### [What the task requires]
Would you please copy each line below that includes the string "together"?

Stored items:
# # #

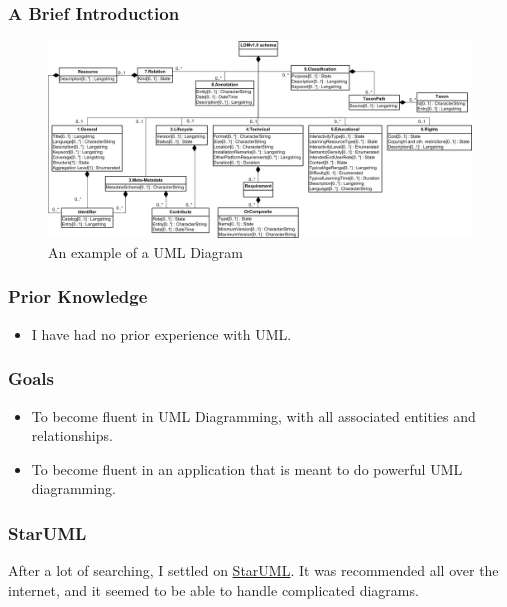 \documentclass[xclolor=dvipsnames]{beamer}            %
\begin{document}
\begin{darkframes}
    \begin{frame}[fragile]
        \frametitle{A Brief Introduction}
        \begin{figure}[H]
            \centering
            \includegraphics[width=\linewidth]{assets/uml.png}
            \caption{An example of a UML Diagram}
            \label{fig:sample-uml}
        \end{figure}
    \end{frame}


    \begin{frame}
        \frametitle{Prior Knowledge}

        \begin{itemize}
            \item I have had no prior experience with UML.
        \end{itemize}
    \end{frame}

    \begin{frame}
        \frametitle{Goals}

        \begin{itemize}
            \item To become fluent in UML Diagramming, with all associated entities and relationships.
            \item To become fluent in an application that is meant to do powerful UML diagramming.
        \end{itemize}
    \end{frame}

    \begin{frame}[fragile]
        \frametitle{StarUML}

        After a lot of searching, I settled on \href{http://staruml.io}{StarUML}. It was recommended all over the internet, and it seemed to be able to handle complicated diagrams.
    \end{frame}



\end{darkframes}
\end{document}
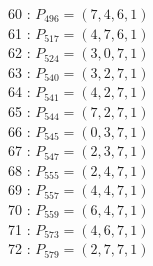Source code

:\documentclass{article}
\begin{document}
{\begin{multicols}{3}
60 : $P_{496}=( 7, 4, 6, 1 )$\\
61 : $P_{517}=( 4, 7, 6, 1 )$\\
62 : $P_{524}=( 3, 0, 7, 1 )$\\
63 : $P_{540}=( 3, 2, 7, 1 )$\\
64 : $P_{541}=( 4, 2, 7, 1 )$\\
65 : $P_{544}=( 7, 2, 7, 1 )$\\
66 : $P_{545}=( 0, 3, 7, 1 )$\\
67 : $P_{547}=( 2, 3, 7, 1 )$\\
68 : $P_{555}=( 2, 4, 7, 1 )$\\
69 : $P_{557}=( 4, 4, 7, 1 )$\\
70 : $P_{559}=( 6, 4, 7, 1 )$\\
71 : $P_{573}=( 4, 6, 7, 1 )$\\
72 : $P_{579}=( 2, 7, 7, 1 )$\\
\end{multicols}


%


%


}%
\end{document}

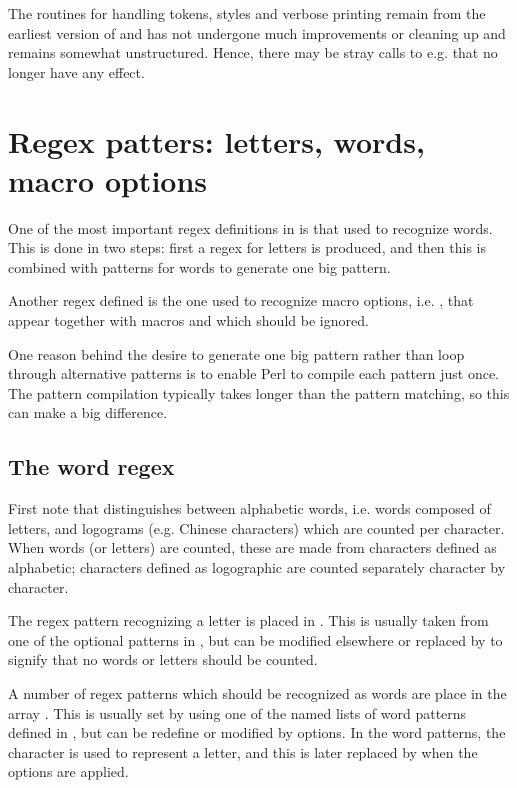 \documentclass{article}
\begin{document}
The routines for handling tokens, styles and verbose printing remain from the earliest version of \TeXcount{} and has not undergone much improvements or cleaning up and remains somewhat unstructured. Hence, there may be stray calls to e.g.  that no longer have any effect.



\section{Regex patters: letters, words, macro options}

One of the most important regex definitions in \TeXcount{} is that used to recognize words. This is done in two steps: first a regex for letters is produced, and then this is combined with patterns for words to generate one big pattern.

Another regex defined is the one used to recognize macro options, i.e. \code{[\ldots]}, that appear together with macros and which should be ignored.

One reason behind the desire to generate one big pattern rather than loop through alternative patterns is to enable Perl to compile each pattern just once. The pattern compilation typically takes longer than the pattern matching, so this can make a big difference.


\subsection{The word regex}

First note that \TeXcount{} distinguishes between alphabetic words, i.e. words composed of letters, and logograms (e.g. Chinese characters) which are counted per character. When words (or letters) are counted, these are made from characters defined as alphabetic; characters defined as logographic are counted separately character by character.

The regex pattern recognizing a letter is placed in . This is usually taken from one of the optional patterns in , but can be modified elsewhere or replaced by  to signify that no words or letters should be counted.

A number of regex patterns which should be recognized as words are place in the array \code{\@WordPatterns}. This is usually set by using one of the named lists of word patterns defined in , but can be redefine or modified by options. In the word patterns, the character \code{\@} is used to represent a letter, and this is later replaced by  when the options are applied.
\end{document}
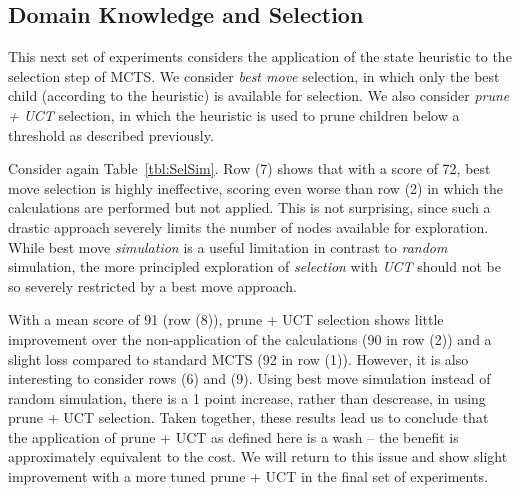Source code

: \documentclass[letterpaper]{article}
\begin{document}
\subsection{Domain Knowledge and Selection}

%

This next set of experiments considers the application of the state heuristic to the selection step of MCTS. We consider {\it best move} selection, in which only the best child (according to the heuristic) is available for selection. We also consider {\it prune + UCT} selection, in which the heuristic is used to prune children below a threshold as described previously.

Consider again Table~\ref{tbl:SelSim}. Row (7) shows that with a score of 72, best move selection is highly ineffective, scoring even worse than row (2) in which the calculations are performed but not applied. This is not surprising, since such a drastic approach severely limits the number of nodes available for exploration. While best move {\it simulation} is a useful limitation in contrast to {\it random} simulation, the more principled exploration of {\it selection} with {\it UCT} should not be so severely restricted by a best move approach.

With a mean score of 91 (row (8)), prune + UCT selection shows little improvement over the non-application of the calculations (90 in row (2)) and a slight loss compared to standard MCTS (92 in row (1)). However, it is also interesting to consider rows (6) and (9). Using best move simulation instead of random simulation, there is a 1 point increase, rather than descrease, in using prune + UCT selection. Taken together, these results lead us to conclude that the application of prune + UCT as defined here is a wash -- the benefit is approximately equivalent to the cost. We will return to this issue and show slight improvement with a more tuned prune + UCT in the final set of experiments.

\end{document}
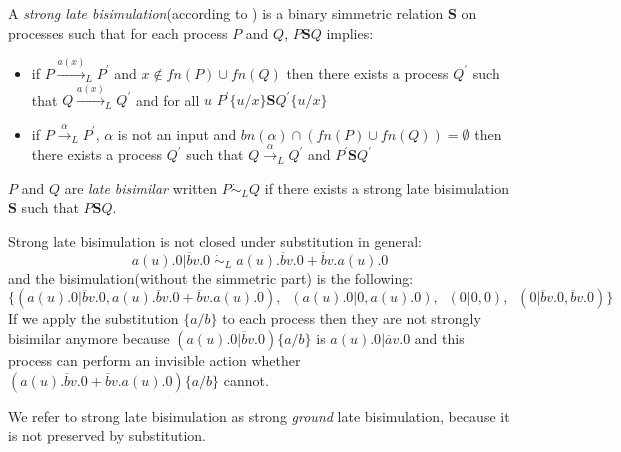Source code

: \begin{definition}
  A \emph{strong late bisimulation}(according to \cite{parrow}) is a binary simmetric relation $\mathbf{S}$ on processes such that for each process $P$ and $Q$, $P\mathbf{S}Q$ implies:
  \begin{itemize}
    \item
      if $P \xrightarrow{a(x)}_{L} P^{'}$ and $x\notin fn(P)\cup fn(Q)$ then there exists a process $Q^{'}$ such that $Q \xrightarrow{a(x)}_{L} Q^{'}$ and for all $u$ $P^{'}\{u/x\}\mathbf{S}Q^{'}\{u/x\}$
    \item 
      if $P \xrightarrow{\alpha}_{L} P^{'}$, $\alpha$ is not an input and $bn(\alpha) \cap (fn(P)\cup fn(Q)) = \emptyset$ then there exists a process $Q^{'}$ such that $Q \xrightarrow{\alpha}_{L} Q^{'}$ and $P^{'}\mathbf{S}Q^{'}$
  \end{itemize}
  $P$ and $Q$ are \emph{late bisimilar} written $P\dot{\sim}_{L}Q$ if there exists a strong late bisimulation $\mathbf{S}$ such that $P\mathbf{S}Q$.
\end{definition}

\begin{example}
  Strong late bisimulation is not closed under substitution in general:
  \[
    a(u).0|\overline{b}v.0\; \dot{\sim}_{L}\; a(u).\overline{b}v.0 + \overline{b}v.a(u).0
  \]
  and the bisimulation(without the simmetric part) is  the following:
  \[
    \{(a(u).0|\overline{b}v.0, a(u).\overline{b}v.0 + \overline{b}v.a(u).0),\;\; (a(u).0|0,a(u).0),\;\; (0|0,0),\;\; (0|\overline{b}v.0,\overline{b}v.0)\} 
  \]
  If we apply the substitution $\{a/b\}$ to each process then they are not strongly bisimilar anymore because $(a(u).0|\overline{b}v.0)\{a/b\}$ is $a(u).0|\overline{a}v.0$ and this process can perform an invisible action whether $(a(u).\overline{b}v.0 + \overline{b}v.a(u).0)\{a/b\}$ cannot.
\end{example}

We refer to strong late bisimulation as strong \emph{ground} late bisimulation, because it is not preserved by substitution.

# # #

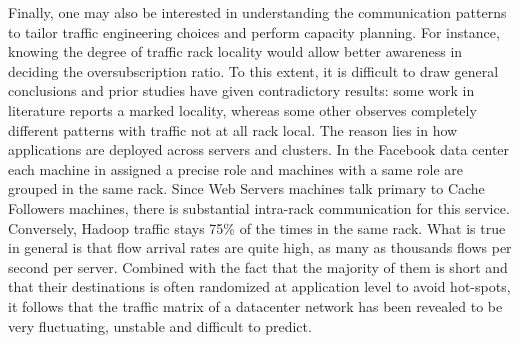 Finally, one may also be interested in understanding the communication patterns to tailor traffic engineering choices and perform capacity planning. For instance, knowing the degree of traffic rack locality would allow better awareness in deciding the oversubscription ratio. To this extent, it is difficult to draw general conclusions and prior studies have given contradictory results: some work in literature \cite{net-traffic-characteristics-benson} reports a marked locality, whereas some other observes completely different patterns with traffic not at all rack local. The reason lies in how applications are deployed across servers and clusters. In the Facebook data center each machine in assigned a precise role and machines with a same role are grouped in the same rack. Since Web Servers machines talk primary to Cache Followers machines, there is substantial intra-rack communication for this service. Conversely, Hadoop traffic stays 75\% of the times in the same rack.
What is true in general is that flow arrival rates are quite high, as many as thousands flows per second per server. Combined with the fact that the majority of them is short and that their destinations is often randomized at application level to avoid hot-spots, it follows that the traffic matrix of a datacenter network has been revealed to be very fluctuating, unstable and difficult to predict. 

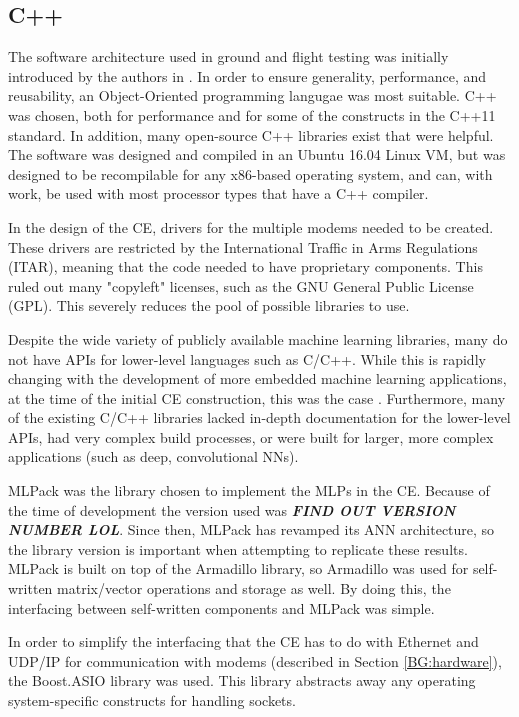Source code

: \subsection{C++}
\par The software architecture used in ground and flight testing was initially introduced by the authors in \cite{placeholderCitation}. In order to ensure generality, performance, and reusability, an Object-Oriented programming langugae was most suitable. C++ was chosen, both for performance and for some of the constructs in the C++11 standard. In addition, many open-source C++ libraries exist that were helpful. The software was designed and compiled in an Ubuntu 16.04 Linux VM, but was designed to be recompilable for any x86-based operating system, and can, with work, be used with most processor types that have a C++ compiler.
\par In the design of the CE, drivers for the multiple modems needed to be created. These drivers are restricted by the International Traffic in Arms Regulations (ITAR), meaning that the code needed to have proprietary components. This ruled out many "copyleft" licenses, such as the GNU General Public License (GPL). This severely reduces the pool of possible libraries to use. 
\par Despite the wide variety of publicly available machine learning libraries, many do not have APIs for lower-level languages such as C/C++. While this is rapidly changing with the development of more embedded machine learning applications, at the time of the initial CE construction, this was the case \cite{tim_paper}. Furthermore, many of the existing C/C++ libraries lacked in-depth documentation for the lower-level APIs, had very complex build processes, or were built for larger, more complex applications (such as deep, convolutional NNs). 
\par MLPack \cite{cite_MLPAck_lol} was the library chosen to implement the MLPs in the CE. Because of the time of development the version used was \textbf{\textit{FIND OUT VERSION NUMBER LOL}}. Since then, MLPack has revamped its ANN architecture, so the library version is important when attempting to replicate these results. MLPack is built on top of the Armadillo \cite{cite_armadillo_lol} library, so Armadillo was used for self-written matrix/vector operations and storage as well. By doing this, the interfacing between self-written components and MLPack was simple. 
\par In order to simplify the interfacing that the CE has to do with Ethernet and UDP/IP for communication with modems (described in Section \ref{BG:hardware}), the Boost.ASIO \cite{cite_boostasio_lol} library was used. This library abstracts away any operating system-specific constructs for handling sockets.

# # #

### [Problem solution]
Another regex defined is the one used to recognize macro options, i.e. \code{[\ldots]}, that appear together with macros and which should be ignored.
With a mean score of 91 (row (8)), prune + UCT selection shows little improvement over the non-application of the calculations (90 in row (2)) and a slight loss compared to standard MCTS (92 in row (1)). However, it is also interesting to consider rows (6) and (9). Using best move simulation instead of random simulation, there is a 1 point increase, rather than descrease, in using prune + UCT selection. Taken together, these results lead us to conclude that the application of prune + UCT as defined here is a wash -- the benefit is approximately equivalent to the cost. We will return to this issue and show slight improvement with a more tuned prune + UCT in the final set of experiments.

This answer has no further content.